Enrique Lynch
Michael Haneke es un director efectista y truculento, dado a agredir al espectador, lo que parece ser una costumbre algo difundida entre los
(¿Qué universal genérico utilizar? ¿Artistas? Vale, pero lo pongo con reservas.)
austriacos. Pensemos en Egon Schiele o en Thomas Bernhard, por ejemplo. Pero, de un tiempo a esta parte, quizá con la excepción de Funny Games (1997 y 2007), que me he negado a ver, Haneke ha ido corrigiendo la puntería. Ya en La pianiste (2001) la historia hurgaba sobre la naturaleza pasional de una perversión más que sobre la exposición descarnada de la perversión en sí, de tal modo que el lazo tortuoso que une a una profesora de piano con un estudiante deja paso a la historia de amor entre ambos. En Amour (2012), que muestra los horrores de la vejez, también entre músicos, el asunto de marras es el amor sin digresiones. El escenario de la decrepitud y la muerte es anecdótico.
Dos son los aspectos del vínculo amoroso que se abordan en esta película casi perfecta, técnicamente intachable y con una interpretación soberbia de Trintignant, Riva y la siempre eficaz Isabelle Huppert. El primero atañe al vínculo en sí, desgajado de cualquier asociación con el sexo que, como sabe todo el mundo, es imposible a los ochenta años. El vínculo entre Georges y Anne ya no es sentimental sino cotidiano: un mismo territorio para ambos, un puñado de afinidades y la atención compartida que se expresa un pequeños ritos hogareños cumplidos con buenos modales. La misma historia en manos de un realizador norteamericano no hubiese podido sustraerse a la tentación de contar el drama de los dos viejos con la inevitable y recurrente dosis de copiosas lágrimas. Al fin y al cabo, se trata justamente de eso: un hombre y una mujer se unen a través de un intercambio ritual.

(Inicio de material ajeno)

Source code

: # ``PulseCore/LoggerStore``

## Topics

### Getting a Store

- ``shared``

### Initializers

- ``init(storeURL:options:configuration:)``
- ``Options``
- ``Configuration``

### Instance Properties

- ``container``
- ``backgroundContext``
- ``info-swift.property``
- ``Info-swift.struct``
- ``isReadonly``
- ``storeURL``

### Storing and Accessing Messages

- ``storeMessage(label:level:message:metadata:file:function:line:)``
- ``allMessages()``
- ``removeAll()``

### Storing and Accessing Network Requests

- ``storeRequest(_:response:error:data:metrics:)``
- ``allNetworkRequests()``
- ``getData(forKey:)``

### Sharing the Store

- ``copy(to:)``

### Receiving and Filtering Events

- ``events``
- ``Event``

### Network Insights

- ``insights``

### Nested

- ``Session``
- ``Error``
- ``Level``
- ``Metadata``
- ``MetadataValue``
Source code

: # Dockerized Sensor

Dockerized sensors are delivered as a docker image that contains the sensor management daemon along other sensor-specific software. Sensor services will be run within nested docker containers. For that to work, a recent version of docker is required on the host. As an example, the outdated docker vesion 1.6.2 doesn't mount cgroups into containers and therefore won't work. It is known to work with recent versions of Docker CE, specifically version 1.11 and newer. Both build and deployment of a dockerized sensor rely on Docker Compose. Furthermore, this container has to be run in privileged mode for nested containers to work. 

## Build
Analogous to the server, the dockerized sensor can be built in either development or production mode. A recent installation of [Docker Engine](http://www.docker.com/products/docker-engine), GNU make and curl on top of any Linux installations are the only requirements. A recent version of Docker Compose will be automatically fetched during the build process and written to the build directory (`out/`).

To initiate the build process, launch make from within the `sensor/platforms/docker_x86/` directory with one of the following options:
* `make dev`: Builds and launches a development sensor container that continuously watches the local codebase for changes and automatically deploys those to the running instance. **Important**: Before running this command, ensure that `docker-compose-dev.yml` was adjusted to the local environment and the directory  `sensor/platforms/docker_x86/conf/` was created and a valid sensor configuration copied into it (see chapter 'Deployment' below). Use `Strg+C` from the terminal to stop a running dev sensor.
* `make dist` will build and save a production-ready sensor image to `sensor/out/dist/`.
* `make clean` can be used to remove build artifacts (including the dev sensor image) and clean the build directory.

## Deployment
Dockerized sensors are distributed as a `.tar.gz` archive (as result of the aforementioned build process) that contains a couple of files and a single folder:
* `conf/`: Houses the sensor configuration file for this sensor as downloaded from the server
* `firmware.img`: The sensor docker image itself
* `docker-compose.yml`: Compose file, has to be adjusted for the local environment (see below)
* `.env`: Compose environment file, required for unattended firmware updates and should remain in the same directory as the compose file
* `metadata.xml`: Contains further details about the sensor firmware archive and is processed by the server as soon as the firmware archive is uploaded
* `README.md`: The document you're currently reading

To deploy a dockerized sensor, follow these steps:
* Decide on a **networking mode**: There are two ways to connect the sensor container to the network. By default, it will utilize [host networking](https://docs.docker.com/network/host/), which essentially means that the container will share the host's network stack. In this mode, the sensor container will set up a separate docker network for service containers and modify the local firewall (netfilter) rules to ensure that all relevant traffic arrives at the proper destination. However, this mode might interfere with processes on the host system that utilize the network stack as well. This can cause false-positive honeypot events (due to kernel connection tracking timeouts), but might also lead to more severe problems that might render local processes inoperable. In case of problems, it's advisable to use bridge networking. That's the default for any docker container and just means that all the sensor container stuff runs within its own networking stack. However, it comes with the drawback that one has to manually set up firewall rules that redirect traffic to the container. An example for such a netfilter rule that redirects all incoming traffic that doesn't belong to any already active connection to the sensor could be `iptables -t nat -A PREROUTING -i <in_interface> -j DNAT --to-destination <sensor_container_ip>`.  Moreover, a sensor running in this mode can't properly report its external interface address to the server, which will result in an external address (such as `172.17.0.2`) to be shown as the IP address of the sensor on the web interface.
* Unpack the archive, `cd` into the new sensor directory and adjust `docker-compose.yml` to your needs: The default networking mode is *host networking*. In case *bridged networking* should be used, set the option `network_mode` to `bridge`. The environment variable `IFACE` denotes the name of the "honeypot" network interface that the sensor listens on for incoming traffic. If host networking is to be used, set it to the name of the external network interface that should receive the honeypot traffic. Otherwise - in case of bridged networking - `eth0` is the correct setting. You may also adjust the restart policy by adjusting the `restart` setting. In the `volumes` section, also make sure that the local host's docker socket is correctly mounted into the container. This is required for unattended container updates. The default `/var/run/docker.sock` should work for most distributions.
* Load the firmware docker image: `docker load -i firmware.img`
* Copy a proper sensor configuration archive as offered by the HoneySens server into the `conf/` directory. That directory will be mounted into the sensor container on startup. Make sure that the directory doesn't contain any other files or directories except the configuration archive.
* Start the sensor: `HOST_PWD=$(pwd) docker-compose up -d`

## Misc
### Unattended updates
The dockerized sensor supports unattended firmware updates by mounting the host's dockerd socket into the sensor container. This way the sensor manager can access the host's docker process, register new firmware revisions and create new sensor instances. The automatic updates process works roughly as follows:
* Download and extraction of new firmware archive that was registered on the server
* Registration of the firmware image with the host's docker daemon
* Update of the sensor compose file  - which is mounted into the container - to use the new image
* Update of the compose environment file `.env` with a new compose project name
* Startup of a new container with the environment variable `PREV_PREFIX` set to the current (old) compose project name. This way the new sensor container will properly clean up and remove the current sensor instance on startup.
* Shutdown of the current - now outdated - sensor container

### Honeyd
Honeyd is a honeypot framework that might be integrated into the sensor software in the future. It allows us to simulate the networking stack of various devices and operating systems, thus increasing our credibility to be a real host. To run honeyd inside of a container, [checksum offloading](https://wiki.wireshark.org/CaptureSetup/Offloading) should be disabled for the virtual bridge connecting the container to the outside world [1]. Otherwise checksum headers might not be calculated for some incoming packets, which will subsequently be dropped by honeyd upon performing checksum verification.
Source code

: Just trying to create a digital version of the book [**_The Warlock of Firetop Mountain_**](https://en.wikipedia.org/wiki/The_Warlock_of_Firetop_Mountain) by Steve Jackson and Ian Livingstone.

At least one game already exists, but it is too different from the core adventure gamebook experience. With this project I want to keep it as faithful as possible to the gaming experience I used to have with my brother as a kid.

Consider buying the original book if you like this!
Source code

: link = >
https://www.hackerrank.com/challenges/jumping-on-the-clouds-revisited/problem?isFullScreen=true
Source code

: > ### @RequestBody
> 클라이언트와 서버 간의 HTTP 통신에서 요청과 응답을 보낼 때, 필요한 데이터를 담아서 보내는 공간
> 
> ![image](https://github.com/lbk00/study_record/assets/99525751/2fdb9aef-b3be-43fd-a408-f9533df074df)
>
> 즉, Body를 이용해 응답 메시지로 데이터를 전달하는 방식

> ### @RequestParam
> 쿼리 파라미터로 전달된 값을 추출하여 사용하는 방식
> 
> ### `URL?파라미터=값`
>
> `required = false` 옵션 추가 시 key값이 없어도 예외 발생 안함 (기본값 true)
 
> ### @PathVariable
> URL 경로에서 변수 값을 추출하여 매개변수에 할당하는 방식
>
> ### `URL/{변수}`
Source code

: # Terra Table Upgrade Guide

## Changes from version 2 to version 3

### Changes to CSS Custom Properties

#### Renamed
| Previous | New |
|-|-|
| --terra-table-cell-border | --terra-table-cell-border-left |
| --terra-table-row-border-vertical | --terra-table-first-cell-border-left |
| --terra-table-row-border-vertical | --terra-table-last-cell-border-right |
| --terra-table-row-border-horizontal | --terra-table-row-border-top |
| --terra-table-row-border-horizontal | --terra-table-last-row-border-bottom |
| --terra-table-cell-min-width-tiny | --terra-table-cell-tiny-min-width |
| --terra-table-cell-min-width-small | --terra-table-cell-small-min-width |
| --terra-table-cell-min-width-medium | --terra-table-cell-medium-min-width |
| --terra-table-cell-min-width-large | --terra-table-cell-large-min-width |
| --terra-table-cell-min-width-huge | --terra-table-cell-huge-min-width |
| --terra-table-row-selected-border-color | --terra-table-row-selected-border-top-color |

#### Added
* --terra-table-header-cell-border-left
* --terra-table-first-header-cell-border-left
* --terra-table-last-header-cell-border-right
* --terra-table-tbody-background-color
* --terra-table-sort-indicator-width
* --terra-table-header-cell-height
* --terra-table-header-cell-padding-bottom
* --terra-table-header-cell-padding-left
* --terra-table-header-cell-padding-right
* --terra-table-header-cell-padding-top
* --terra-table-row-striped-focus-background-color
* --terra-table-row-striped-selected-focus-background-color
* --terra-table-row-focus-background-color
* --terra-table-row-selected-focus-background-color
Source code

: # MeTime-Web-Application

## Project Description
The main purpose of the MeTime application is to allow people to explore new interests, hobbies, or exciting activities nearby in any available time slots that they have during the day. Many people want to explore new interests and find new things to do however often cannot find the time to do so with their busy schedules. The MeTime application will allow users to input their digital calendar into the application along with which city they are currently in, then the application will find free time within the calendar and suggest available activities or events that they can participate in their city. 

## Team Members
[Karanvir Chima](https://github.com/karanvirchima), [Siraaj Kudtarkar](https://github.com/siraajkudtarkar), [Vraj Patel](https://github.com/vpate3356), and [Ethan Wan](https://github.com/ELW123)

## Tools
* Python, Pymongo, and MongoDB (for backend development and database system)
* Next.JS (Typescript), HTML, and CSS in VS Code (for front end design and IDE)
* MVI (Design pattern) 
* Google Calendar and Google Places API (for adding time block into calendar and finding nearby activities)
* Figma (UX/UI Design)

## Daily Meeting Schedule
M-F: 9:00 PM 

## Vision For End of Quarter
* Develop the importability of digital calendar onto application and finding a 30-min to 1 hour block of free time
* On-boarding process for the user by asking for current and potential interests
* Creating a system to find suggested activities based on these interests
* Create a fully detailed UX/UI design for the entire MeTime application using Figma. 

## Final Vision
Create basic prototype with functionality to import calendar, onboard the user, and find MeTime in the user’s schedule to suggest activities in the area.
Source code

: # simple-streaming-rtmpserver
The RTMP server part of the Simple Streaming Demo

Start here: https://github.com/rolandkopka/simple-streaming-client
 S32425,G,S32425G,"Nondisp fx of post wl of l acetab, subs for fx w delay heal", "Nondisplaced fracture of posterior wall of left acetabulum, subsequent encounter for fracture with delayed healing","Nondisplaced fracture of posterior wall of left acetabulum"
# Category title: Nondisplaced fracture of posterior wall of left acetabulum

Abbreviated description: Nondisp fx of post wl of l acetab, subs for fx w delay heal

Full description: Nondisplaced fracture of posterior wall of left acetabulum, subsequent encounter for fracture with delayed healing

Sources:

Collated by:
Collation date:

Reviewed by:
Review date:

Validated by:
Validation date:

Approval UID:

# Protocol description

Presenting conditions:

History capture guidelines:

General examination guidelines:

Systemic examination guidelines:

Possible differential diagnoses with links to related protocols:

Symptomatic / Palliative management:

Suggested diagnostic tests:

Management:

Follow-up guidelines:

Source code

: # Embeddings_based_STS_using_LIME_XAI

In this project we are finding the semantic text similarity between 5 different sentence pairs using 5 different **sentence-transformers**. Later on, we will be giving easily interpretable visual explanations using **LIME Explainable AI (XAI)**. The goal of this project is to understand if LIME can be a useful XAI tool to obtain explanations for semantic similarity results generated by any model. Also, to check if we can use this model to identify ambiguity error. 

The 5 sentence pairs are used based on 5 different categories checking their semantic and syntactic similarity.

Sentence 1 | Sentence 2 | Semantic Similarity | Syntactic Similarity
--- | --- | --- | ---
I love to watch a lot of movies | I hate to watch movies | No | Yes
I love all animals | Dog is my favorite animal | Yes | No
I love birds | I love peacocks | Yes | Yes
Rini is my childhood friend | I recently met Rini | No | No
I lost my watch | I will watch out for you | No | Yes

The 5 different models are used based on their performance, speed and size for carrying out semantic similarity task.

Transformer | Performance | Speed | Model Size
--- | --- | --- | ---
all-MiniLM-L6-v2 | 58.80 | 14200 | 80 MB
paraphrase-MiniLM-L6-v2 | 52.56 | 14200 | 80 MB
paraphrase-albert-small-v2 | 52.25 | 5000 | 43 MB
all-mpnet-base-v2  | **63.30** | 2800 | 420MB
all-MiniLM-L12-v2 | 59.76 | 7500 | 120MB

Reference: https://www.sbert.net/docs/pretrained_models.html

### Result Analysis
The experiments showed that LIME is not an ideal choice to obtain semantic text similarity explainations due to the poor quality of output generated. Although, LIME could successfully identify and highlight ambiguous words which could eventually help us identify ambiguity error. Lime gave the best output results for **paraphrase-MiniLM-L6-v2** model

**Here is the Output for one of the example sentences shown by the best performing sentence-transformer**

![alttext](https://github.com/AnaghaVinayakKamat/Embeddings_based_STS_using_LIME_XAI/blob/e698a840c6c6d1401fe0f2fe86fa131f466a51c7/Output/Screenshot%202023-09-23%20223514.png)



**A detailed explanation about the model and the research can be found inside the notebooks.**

Lo que llamamos unión marital (o ese término tan anodino y plebeyo: “pareja”) no es más que un conjunto de ritos que un hombre y una mujer un buen día deciden practicar a dúo.
El segundo aspecto del vínculo amoroso, es decir, la otra expresión del amor que la película pone en escena es la dedicación al otro que, en este caso (y me atrevo a decir que en todos los casos), no puede (ni tiene por qué) ser correspondido. Anne no puede devolver el amor que recibe lo que, por fuerza, pone al descubierto la envergadura de lazo amoroso que Georges tiene con ella. Por fin alguien se atreve a enseñar lo que el amor es en verdad: un sentimiento unilateral que no está inscrito en diálogo alguno, no trasiega ni se pierde en intercambios o negociaciones, no invoca la igualdad entre amantes ni reclama reciprocidad ni respuesta necesaria. Amor que no es ni solidaridad ni altruismo sino la amistad (philia) que conmina al que ama a acompañar al amado hasta la muerte: qué digo, a calmar su dolor y finalmente ayudarlo a morir, lo que es su definitivo desprendimiento del objeto amoroso.
El amor es un servicio que damos a quien amamos, que nada tiene que ver con la abnegación. Un servicio sin salario ni reparación ni recompensa. Una vocación auténtica (quizás la única).